The culmination of the Divine Liturgy, but also of all ecclesial life, is when man is found worthy to partake of the Body and Blood of Christ. It is a great blessing when man who is made from dust is found worthy to taste the wood of life which is Christ. Adam in Paradise had communion with God, but he had not reached the point of communion with the Body of Christ, since the Second Person of the Holy Trinity had not incarnated. But we have the opportunity, with the incarnation of Christ, the sacrifice of Golgotha and His Resurrection, to partake of this blessed Body. Through this food all our energies, actions, but also all the events in our life take on a different meaning, acquire a different purpose.

When we commune we receive within ourselves the true Body of Christ in the outward form of bread and wine. That is, as our Holy Fathers explain, with the energy of the Holy Spirit, bread and wine are truly transformed into the Body and Blood of Christ. But God has arranged things so that the sense and taste of bread and wine remain just because we would not feel good eating the flesh and blood of Christ. However, there were Saints who were found worthy to see the real Body on the diskos and to see the real Blood of Christ. There were also saints who saw on the Holy Table, at the time of the transformation of bread and wine into the Body and Blood of Christ, a substantial light. And when they asked what this Light was, they heard a voice saying that it was the Holy Spirit.

Other senses are required in order to be able to penetrate into the "spirit" of the Divine Liturgy. It is not a matter of a logical understanding of what is said and done, but of an existential rebirth. It may seem paradoxical, but it is true that sometimes what is done in the Divine Liturgy, a small child may participate in more powerfully, who with their purity see angels, rather than the scientist, who has book knowledge and can explain and understands the words of the Divine Liturgy. Participation in the Divine Liturgy is an existential participation and not just a matter of rational understanding.

With Holy Communion we become one body and one blood with Jesus Christ. The whole body, if we have spiritual senses and live with repentance and ecclesiastical life, becomes the Body of Christ. Saint Symeon the New Theologian says that he moved his foot and his foot felt as the foot of Christ, he moved his hand and his hand felt as the hand of Christ.

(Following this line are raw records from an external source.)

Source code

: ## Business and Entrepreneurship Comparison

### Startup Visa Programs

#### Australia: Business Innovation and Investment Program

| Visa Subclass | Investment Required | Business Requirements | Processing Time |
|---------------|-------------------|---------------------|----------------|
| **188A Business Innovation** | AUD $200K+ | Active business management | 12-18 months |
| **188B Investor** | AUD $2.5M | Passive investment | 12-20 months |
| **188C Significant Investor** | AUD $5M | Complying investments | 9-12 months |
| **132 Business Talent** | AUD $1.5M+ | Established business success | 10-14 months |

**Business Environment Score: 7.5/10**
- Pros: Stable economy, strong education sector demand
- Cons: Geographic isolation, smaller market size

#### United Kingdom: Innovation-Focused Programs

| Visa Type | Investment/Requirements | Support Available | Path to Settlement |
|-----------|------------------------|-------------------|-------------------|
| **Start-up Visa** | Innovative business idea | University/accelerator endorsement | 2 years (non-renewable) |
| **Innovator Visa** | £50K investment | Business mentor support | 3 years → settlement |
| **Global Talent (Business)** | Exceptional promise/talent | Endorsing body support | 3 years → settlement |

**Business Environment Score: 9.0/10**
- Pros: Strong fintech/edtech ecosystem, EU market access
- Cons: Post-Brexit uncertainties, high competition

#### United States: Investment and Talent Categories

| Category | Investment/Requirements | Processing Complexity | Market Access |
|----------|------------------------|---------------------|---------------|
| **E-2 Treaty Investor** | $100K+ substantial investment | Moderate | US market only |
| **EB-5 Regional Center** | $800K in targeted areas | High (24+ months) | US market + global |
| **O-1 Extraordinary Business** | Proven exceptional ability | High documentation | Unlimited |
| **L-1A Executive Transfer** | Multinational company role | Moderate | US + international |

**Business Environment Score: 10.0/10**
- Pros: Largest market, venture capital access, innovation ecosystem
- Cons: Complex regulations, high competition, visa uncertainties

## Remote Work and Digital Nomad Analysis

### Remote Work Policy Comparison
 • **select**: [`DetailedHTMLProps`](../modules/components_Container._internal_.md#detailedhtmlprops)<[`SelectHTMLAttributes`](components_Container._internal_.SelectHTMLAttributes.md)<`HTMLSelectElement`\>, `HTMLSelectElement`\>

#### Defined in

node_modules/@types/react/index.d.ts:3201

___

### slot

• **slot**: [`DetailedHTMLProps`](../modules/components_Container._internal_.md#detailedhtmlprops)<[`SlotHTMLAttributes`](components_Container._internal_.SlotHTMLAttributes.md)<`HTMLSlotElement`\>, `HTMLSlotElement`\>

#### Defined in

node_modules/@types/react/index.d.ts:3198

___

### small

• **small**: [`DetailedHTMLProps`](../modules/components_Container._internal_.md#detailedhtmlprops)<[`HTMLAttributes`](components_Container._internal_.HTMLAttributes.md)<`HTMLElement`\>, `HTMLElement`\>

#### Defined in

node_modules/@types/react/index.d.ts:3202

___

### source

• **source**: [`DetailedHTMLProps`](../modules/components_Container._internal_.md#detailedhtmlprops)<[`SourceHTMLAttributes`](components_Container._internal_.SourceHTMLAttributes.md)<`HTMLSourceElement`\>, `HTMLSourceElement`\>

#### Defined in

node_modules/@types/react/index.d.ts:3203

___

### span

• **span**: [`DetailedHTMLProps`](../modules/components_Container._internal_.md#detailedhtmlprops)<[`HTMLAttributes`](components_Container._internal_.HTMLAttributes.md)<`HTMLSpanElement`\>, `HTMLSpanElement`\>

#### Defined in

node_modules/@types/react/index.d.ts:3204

After Holy Communion everything must be changed, transformed, sanctified.

The saints, through the centuries, after this divine food, of the Body and Blood of Christ, overcame many temptations, faced persecutors, overcame death, since the bread of life is the medicine of immortality, and faced difficult situations, such as the terrible pains of an illness. With Holy Communion they left this life and entered another way of being, without fear. Holy Communion is the medicine of immortality and every time we commune we receive a feeling of immortality, until we are healed and become immortal by grace, just as for example we take, from time to time, antibiotics to be healed and to gain health.

Because today's sermon is the last of this series let us pray our lives will be a Divine Eucharist, a Divine Liturgy and a Divine Communion and when the time comes to be released from this life, to say: "Through the prayers of our Holy Fathers Lord Jesus Christ our God have mercy and save us. Amen."